Es posible que estos comienzos no fueran en exceso brillantes, pero si algo tenía Tim era una voluntad de hierro. De momento, se estableció en Hollywood, pues eso de ir de rodaje en rodaje por toda Norteamérica le empezaba a resultar cansado. Nuestro hombre repitió la jugada en El príncipe valiente: se puso la armadura, ciñó el espadón y se encaminó al rodaje en busca de Henry Hathaway. Por desgracia, poco familiarizado con los platós de la Fox, Tim se topó con un campo de golf próximo al estudio, y decidió recorrerlo de esa medieval guisa. Y así apareció ante el director, quien se hallaba almorzando en la cantina del estudio: “¡Soy el caballero negro! ¿Tengo el papel o no?”, le espetó Tim blandiendo el espadón. Hathaway, bien conocido por su tiránico carácter –había sido ayudante de Von Sternberg y aprendido mucho de él, sobre todo cómo ser un grandísimo hijo de puta con sus equipos–, no tuvo más remedio que asentir, mientras sigilosamente llamaba a los seguratas de la Fox.


En Atraco perfecto, a punto de cargarse al pobre caballo con gran delectación

Por fortuna, no todos los directores se sentían intimidados ante Tim. Así, Kubrick le incluyó en esa increíblemente cretina banda de criminales que intenta lograr un Atraco perfecto. Tim interpretaba al chiflado que ha de matar al pobre caballito para provocar la confusión en el hipódromo, aunque lo que todos recordamos es el momento previo, su hilarante escena con el aparcacoches negro. Y un par de años después se lo llevó a Alemania para que hiciera de uno de aquellos cabezas de turco que son ejecutados en Paths of Glory. Por otro lado, Kubrick dejaba que Tim improvisara a su gusto –sus gimoteos y su reiterativo “No quiero morir” no estaban el guión y Kubrick lo dejó tal cual y en una sola toma. Algo sorprendente, dado que el director era un gran aficionado a malgastar material marca Kodak. Recuerden que en Barry Lyndon le hizo repetir 83 veces a Leonard Rossiter el siguiente diálogo: “Damas y caballeros, quiero proponer un brindis”. En la toma 84, el actor exclamó “¡Esto es sencillamente ridículo!”. Sin inmutarse, Kubrick comentó: “Parece que se le ha olvidado el diálogo”.
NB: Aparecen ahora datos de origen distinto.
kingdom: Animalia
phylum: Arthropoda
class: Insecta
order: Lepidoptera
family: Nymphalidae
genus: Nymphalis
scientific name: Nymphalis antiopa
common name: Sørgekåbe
Los que pagan el pato: Timothy, Ralph Meeker y Joe Turkel en Paths of Glory

Su siguiente película con Kubrick iba a ser El rostro impenetrable, pero, como bien se sabe, Brando despidió al director y se hizo cargo del proyecto. A pesar de que ya había coincidido con Timothy en circunstancias poco agradables –en ¡Salvaje! Tim es uno de los moteros malos de la banda de Lee Marvin, el que le rocía la cara con cerveza a Brando, algo que no estaba en el guión–, el excéntrico Marlon se llevó a las mil maravillas con el aún más excéntrico Tim.
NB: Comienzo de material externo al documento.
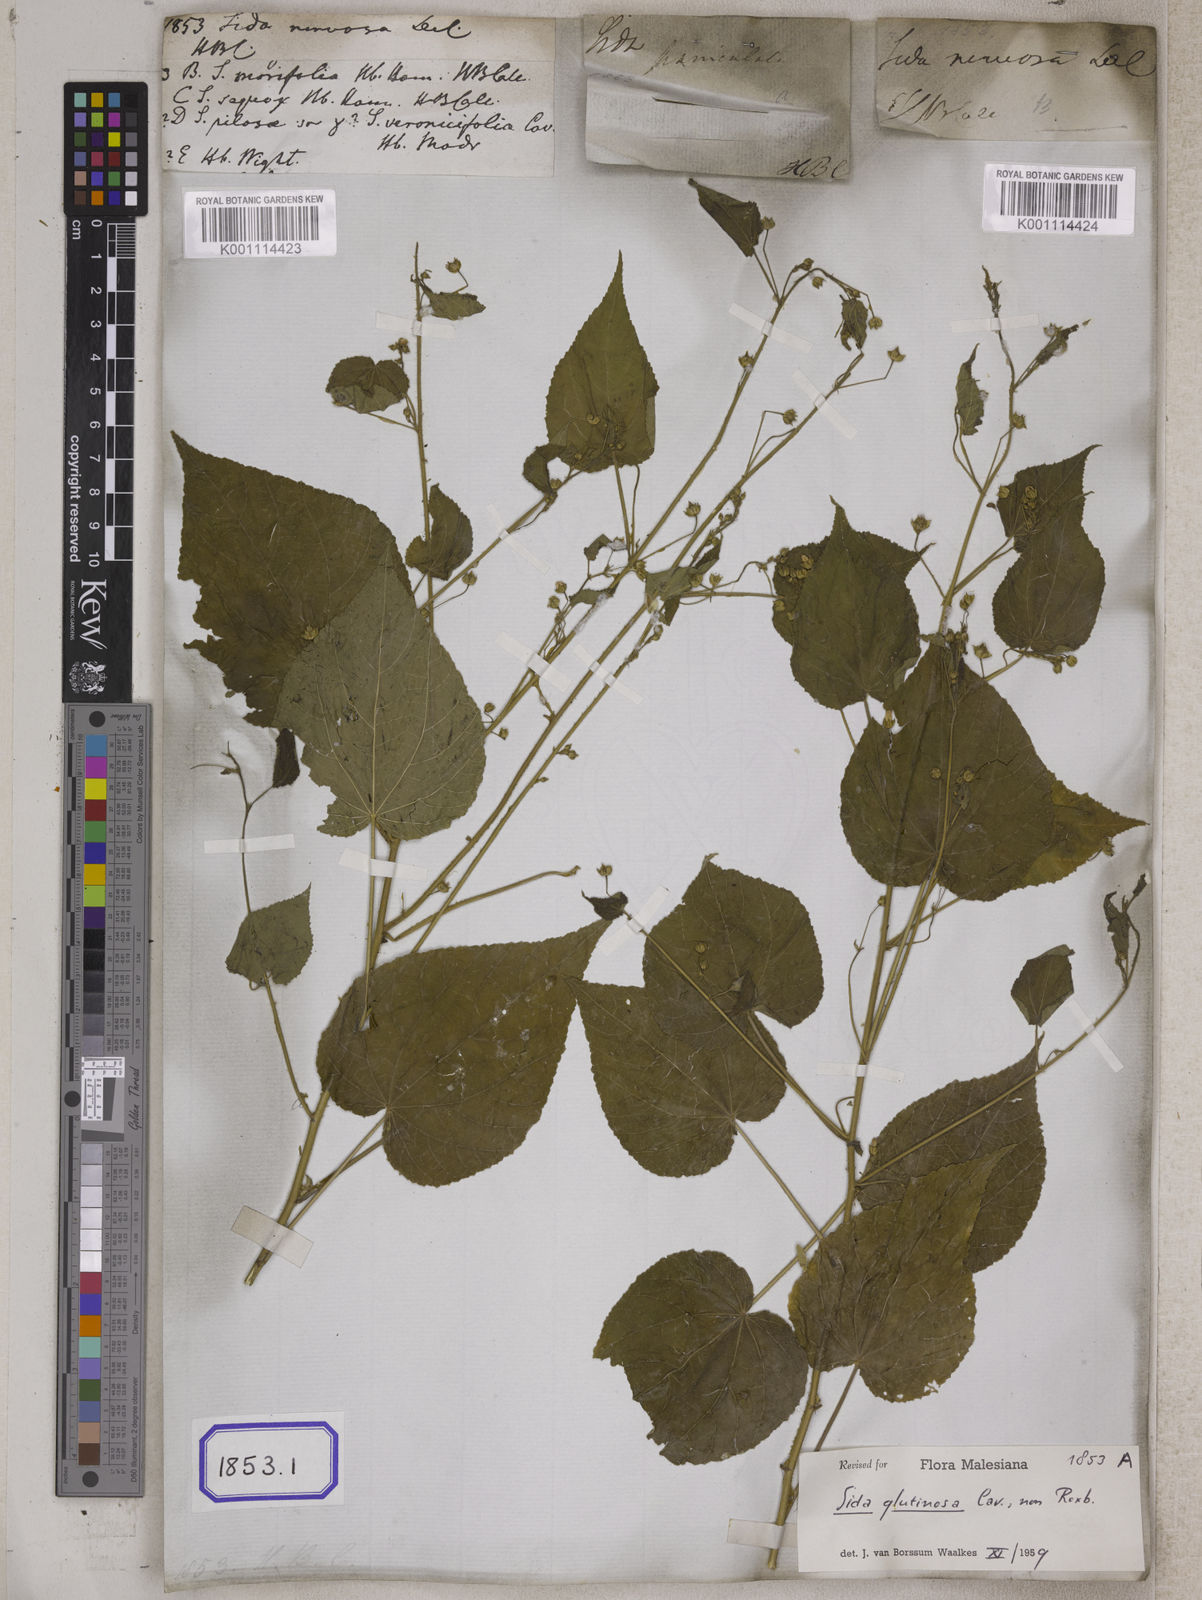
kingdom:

Y poco después, Tim escribió, interpretó, dirigió y distribuyó (así aparece en los créditos) una obra maestra del cine basura, The World’s Greatest Sinner. La cosa va de un aburrido vendedor de seguros, Clarence Hilliard, que tiene una revelación, abandona su trabajo y se pone a predicar la palabra del Señor por medio de una banda de rock. Cambia su nombre por el de God Hilliard y funda un partido político, “El partido del hombre eterno”. Cuando está a punto de ganar las elecciones presidenciales, Hilliard maldice a dios y éste le fulmina. En ese momento, la película, en blanco y negro, vira a color. Igual que en Andréi Rubliov, aunque nos tememos que Tarkovski no se inspiró en Carey. Sin embargo, pese a que este film tenía todas las papeletas para ser un éxito en los autocines, no funcionó, y Tim tuvo que seguir haciendo papelitos secundarios en series de TV y en producciones más o menos infames, a menudo sin siquiera aparecer en los créditos.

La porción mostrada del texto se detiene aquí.